The NatureServe Climate Change Vulnerability Index is helping planners better understand climate change-related threats to species in Nevada. (Photo: Truckee River at Painted Rock (Nevada); Mike Sevon/courtesy U.S. Fish & Wildlife Service.)
Milestones
Climate Change Emergency Care
In medical emergencies, patients are prioritized based on the severity of their condition. This allows doctors to treat as many patients as possible when there are not enough resources available to treat all of them immediately. With the threat of climate change reaching crisis levels for many species, land and resource managers need a means of sorting species into priority groups based on their relative risk. To address this need, we have developed the NatureServe Climate Change Vulnerability Index, a new tool that helps rapidly assess the vulnerability of species to the changing climate.
The Index looks at a species’ exposure to climate change within its range and its sensitivity to the effects of a warming climate. It uses data about a species’ distribution and natural history, such as its relationships with its habitat, other species and the climate—the type of data NatureServe has been developing for more than three decades—along with historical and predicted data about temperature, precipitation and sea level rise. These data are combined to score the species’ anticipated climate change sensitivity. The results can help land and resource managers select priority species to monitor, identify the key factors causing the species to be vulnerable, and evaluate the likely effectiveness of alternative strategies to promote species’ adaptation to climate change.

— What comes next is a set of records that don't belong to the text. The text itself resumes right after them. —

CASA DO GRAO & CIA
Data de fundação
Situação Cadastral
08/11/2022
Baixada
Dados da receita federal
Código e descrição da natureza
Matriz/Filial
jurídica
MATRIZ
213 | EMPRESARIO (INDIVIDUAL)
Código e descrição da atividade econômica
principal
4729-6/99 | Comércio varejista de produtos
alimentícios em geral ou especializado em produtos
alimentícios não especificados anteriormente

The Index is already being applied in Nevada, where the results will be used by the Nevada Department of Wildlife, the Nevada Natural Heritage Program and other partners to support their efforts to modify the state’s wildlife action plan. Initial results show that a species’ ability to “relocate”—both in having the physical ability to adjust to new habitats and in not having barriers such as mountain ranges or urban areas in the way—and its tolerance for changes in precipitation are key factors causing climate change vulnerability for some Nevada species. The black rosy-finch and the northern leopard frog are examples of species that need immediate care.
Many species are threatened by climate change. We can’t help them all immediately, but the NatureServe Climate Change Vulnerability Index can help us understand which ones to help first and how.